The flip side of this of course is that some Christian conservatives and New Atheists argue for a Platonic and fixed character for Islam. For the New Atheists this follows from their thin and spare model of religious belief, which derives from elementary axiomatic errors. For many Christian conservatives it is derived from their religious beliefs, which they assume to be true. Islam, being false, is always going to be false. But taking a step back from the perspective of someone who believes all religions are fictions, and accepts a model of more cognitive and cultural complexity, it seems striking exactly how pliable religion itself is. If you read The Northern Crusades (against the pagan Balts) you may be struck by the similarities to the behavior of the Islamic State. And you don’t need to go back nearly 1,000 years, the Thirty Years War is more than sufficient in terms of barbarity. Religions are not special creations of god, they evolved from the history and minds of men.

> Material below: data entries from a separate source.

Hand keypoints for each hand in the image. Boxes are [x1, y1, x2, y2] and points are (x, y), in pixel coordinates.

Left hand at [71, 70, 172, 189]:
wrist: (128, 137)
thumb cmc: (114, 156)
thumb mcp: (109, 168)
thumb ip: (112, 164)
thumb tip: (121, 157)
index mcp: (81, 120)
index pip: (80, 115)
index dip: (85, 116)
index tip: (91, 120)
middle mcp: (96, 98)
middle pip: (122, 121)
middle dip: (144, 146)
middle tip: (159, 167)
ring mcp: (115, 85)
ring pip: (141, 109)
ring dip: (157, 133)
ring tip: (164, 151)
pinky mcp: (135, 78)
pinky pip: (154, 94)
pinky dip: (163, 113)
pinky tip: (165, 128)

It is true that not all Muslims present views which make one recoil. The problem is that in places like Pakistan enough do that if you violate the blasphemy law you may be killed rather quickly by those who have a less broad perspective. Even in Turkey, which is on the more liberal side in regards to religion, the ascendant Islamists have conservative views which lead them to chide women laughing in public. Depending on your views of the term “bigot” it is or isn’t bigotry to assert that the majority of the world’s Muslims are deeply illiberal, so it is not entirely surprising that atavistic neo-medieval violence periodically explodes out of the nether regions of the faith. But, it is also critical to question whether Islam is constitutionally so. Being that it is made up, like all other religions, I am quite skeptical of that. So there is hope if one keeps the faith that what goes down must eventually come up.

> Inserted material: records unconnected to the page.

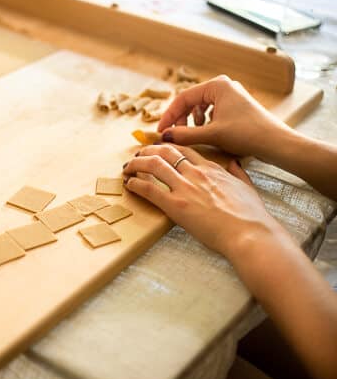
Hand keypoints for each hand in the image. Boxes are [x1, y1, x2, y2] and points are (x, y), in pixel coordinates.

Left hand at [122, 144, 284, 259]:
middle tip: (137, 155)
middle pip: (165, 152)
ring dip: (136, 164)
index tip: (157, 149)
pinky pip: (149, 189)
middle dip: (147, 151)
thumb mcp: (246, 186)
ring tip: (127, 167)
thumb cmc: (251, 215)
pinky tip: (129, 184)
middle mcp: (196, 173)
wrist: (250, 232)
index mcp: (211, 168)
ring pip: (153, 165)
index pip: (183, 150)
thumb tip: (234, 163)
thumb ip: (237, 172)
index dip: (166, 147)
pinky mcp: (176, 206)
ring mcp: (185, 188)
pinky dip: (135, 184)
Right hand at [157, 75, 292, 160]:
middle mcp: (223, 86)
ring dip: (192, 121)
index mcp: (217, 85)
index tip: (160, 131)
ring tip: (193, 134)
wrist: (275, 142)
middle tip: (175, 135)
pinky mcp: (235, 106)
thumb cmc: (246, 133)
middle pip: (191, 101)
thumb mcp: (211, 134)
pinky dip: (204, 122)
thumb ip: (184, 135)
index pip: (183, 98)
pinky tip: (207, 132)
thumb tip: (163, 137)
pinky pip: (211, 111)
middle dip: (180, 119)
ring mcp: (230, 96)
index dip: (169, 115)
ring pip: (200, 107)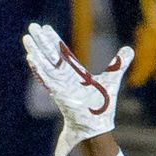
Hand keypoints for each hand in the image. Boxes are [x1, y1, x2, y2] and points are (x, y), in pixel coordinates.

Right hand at [22, 25, 128, 155]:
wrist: (99, 129)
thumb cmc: (102, 108)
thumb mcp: (112, 79)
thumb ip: (119, 63)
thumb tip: (129, 49)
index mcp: (75, 74)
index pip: (62, 53)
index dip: (54, 40)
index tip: (46, 27)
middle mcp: (66, 79)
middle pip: (51, 56)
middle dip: (41, 42)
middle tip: (32, 27)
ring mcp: (62, 86)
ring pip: (46, 66)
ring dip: (36, 52)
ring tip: (26, 38)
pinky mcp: (60, 95)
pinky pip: (47, 80)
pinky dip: (39, 70)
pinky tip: (31, 58)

Does, on the whole, Bill Maher express obnoxious and superficial opinions? Probably, from what I’ve seen and heard. But the evidence above suggests that he’s not constitutionally incapable of honest insight.
* By and large Iraqi Shia are actually rather conservative in the broader Muslim world. I wonder of the low support (relatively) for the death penalty for apostates is a function of the rise of sectarian violence in the mid-2000s, where they saw exactly where a proliferation of takfiris leads.